ASTM F3407-20 and ASTM F3407-21 Respirator Fit Test Standard

The Importance of Performance Validation Testing  – Jacob Persky, MPH, CIH; Wendi Egan; Roy McKay, Ph.D.

ASTM’s personal protective clothing and equipment committee developed the ASTM F3407-20 and F3407-21 Standard Test Method for Respirator Fit Capability for Negative-Pressure Half-Facepiece Particulate Respirators (RFC Standard).

The ASTM Standards F3407-20 and F3407-21 provides increased assurance to respirator purchasers and users that respirators that meet the requirement of this standard can be expected to effectively fit persons with various length and widths of faces, such as long and narrow or short and wide, when fit tested as part of a complete respiratory protection program in accordance with 29 CFR 1910.134.

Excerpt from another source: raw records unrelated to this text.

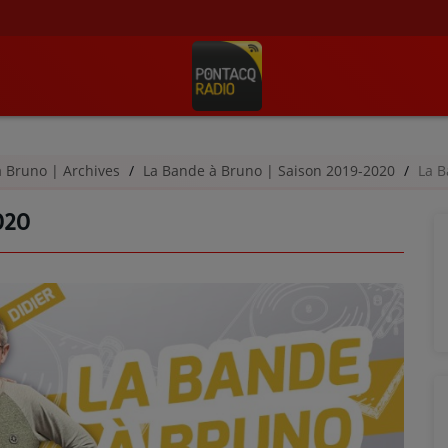
à Bruno | Archives
La Bande à Bruno | Saison 2019-2020
La B
020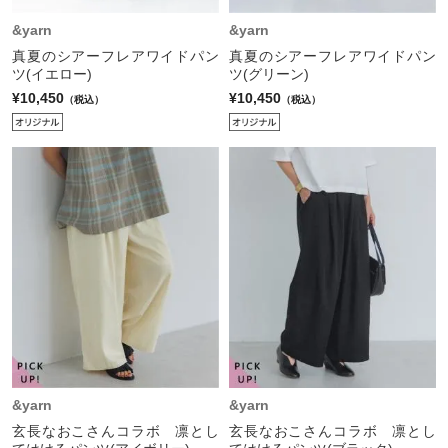
&yarn
&yarn
真夏のシアーフレアワイドパン
真夏のシアーフレアワイドパン
ツ(イエロー)
ツ(グリーン)
¥10,450
¥10,450
（税込）
（税込）
&yarn
&yarn
玄長なおこさんコラボ 凛とし
玄長なおこさんコラボ 凛とし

Subjects enter a chamber containing a sodium chloride (salt) aerosol and perform eight exercises (normal breathing, deep breathing, turning head side to side, moving head up and down, talking, grimacing, bending over, and normal breathing).

The equipment measures the concentration of airborne salt particles present both inside the mask and outside the mask in the chamber. To pass, a subject must achieve a good quality fit that results in the concentration of salt particles inside the mask being at least 100 times lower than the concentration of salt particles outside the mask (fit-factor of 100 or higher).

At least 13 of 25 test subjects must obtain an overall fit factor of 100 or greater for the model to pass the Respirator Fit Capability test.